En 2016, une collaboration naît entre le musée de la préfecture du Hyogo – province jumelée au département de l’Aveyron – et le musée Soulages à Rodez. Elle se concrétise aujourd’hui par le prêt d’un ensemble d’une vingtaine de peintures de premier ordre du groupe Gutai. Ce musée, situé à Kobé, dispose d’un des plus grands fonds de peintures Gutai au Japon, avec le musée national à Tokyo.
Gutai (1954-1972) : le nom vient de gu, instrument, et de tai, corps, son adverbe gutaieteki «concret» ou «incarnation» qui s’oppose en principe donc à l’abstrait, c’est-à-dire à l’art abstrait de l’après-guerre. Ces artistes incarnent un renouveau de l’art après la cruauté de l’histoire et face à la domination de la culture américaine. Yoshihra Jiro peut affirmer « Créer quelque chose qui n’avait jamais existé auparavant ». Après la guerre, les artistes s’immergent dans l’action et la nouveauté totale. Les premiers Gutai agissent donc dans le cadre du théâtre et du plein air, avec une mise en scène de leur geste artistique, en public. Ce sont des expositions de groupe régulières dès 1955 au Japon, mettant en avant, le corps, la matière et les éléments. Familiers des traditions du Japon, des cérémoniels et des fêtes votives, dont les matsuri, les Gutai vont développer une interprétation extrême de la peinture qui pour eux fait corps avec leur action. « De la peinture dotée d’un nouveau sens ».

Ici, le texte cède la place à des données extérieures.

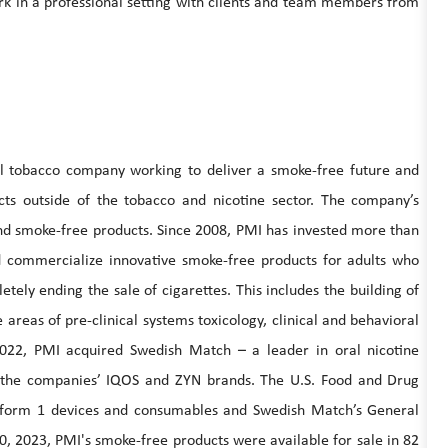
k in a professional setting with clients and team members from
nal tobacco company working to deliver a smoke-free future and
ucts outside of the tobacco and nicotine sector. The company’s
 and smoke-free products. Since 2008, PMI has invested more than
and commercialize innovative smoke-free products for adults who
tely ending the sale of cigarettes. This includes the building of
e areas of pre-clinical systems toxicology, clinical and behavioral
2022, PMI acquired Swedish Match – a leader in oral nicotine
y the companies’ IQOS and ZYN brands. The U.S. Food and Drug
atform 1 devices and consumables and Swedish Match’s General
0, 2023, PMI's smoke-free products were available for sale in 82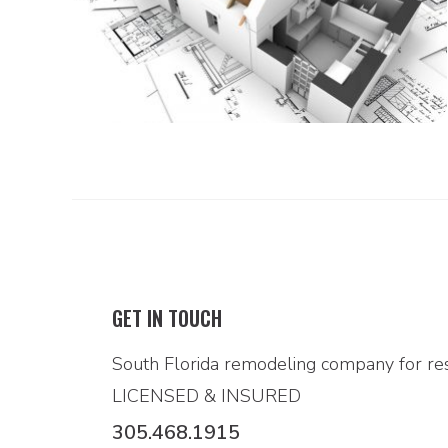
GET IN TOUCH
South Florida remodeling company for res
LICENSED & INSURED
305.468.1915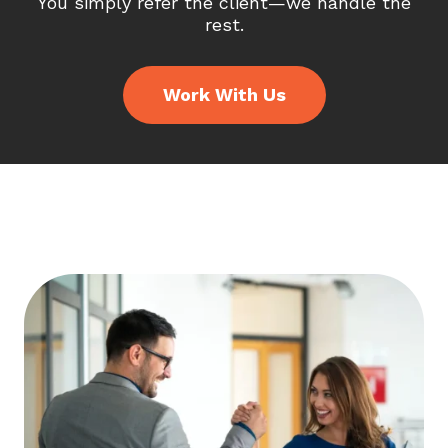
You simply refer the client—we handle the
rest.
Work With Us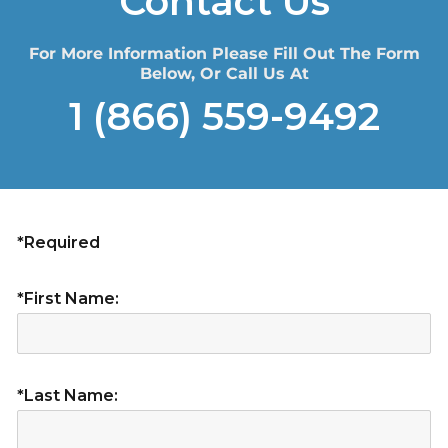
Contact Us
For More Information Please Fill Out The Form
Below, Or Call Us At
1 (866) 559-9492
*Required
*First Name:
*Last Name: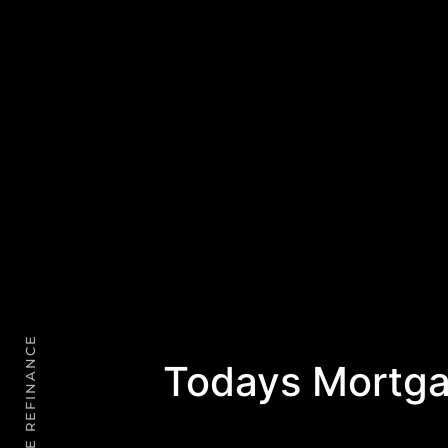
Todays Mortga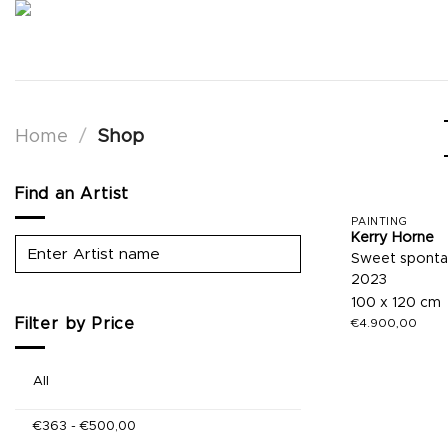
Skip
to
content
Home
/
Shop
Find an Artist
PAINTING
Kerry Horne
Sweet spont
2023
100 x 120 cm
Filter by Price
€
4.900,00
All
€
363
-
€
500,00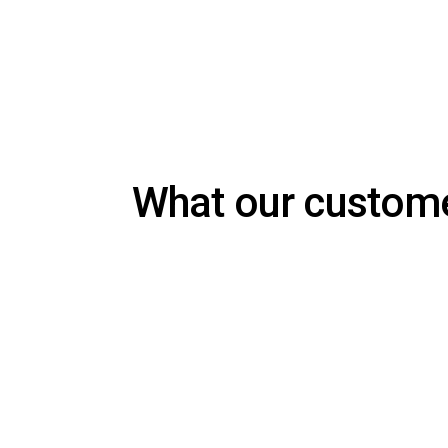
What our custom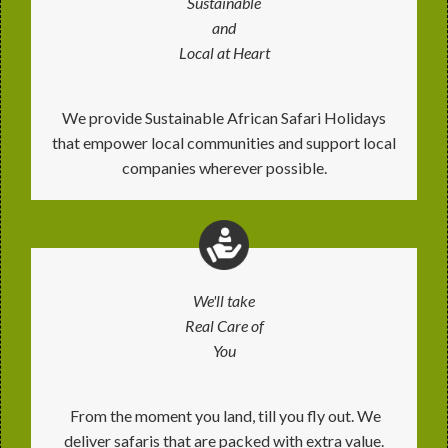
Sustainable
and
Local at Heart
We provide Sustainable African Safari Holidays
that empower local communities and support local
companies wherever possible.
We'll take
Real Care of
You
From the moment you land, till you fly out. We
deliver safaris that are packed with extra value.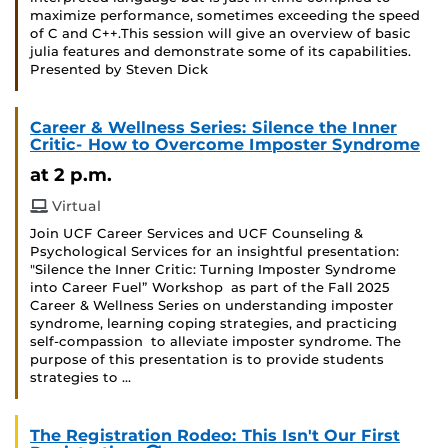
maximize performance, sometimes exceeding the speed
of C and C++.This session will give an overview of basic
julia features and demonstrate some of its capabilities.
Presented by Steven Dick
Career & Wellness Series: Silence the Inner
Critic- How to Overcome Imposter Syndrome
at 2 p.m.
Virtual
Join UCF Career Services and UCF Counseling &
Psychological Services for an insightful presentation:
"Silence the Inner Critic: Turning Imposter Syndrome
into Career Fuel” Workshop as part of the Fall 2025
Career & Wellness Series on understanding imposter
syndrome, learning coping strategies, and practicing
self-compassion to alleviate imposter syndrome. The
purpose of this presentation is to provide students
strategies to …
The Registration Rodeo: This Isn't Our First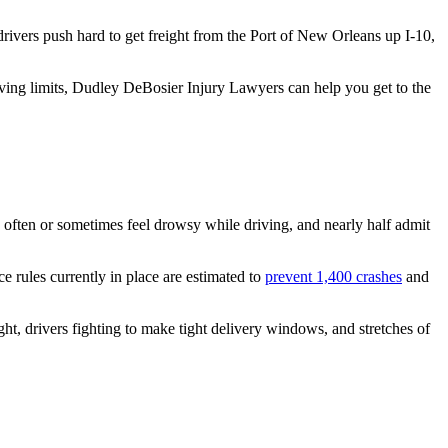
ivers push hard to get freight from the Port of New Orleans up I-10,
iving limits, Dudley DeBosier Injury Lawyers can help you get to the
ey often or sometimes feel drowsy while driving, and nearly half admit
e rules currently in place are estimated to
prevent 1,400 crashes
and
ight, drivers fighting to make tight delivery windows, and stretches of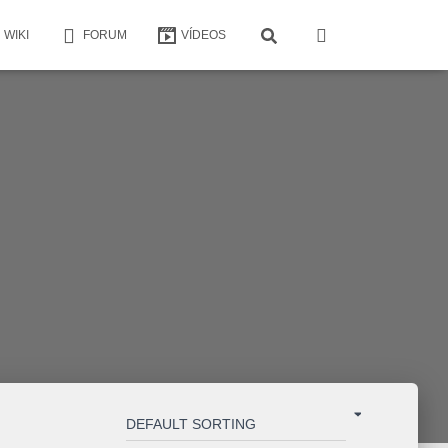
WIKI
FORUM
VÍDEOS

SHIMAMOTO Shozo (1928-2013), créateur remarquablement talentueux, est l’inventeur du mot Gutai dans sa dimension d’art concret. Il se rapprocha de Yoshihara Jirô qui est plutôt considéré comme le maître et le théoricien de Gutai : «Je suis un maître qui n’a rien à vous apprendre, mais je vais créer un
climat optimum pour la création». Yoshihara sera le héraut, le meneur de cinquante ans, un aîné très écouté, respecté, entraînant derrière lui des artistes plus jeunes. Gutai est un mouvement radical et juvénile, dans l’action notamment, proche des milieux du théâtre et du Nô, et du milieu culturel japonais, notamment de la littérature.
Pour Gutai le matériau revêt une importance fondamentale. Quelques grands noms du mouvement en témoignent : Murakami Saburo traverse avec son corps des tableaux de papier dressés verticalement ; Shiraga Kazuo peint un tableau avec ses pieds, suspendu au bout d’une corde, Motonaga Sadamasa peint en s’aidant de volutes de fumée, Kanayama Akira dessine à l’aide d’une voiture électrique qui parcourt de manière aléatoire le champ du tableau, Matsutani Takesada, pour peindre utilise la colle à bois, pour faire des bulles et des cloques organiques… Le rôle du corps de l’artiste, sa gestualité, avec le passage de la peinture sont redécouverts par le mouvement Gutai. Il s’inscrit dans un contexte de vie intense. Quand bien même il est éphémère à l’origine, cet art laisse des traces par des toiles, des objets, des tirages photographiques ou des films, proposés dans l’exposition.
Parmi les œuvres en provenance de Kobe, la majorité d’entre elles relève de la période historique de Gutai, années 50 et 60, beaucoup n’ayant jamais été présentées en Europe. Quelques œuvres de Shiraga et Matsutani ponctuent le début des années 90 montrant la permanence Gutai. L’exposition a aussi de prêts majeurs du musée des Abattoirs de Toulouse, de la Fondation Axel & May Vervoordt à Anvers, du Centre Georges Pompidou, du musée Cantini à Marseille et d’une collection particulière, soient 45 œuvres. Elle est une formidable initiation à l’art Gutai qui est celui de la couleur, de l’invention, du jeu, de l’assemblage. Elle permettra de familiariser l’Occitanie à la culture japonaise, notamment en présentant des œuvres d’artistes universellement reconnus tels Murakami, Shiraga, Motonaga, Yoshihira, Tanaka, Matsutani…
Pour Gutai, le temps et l’espace, Rodez agglomération bénéficie du soutien de l’Etat – Direction régionale des affaires culturelles Occitanie, de la Région Occitanie/ Pyrénées-Méditerranée, du Département de l’Aveyron et a obtenu le label « Japonismes 2018 ». Cette exposition d’envergure internationale est la première en France depuis celle de la galerie du Jeu de Paume en 1999.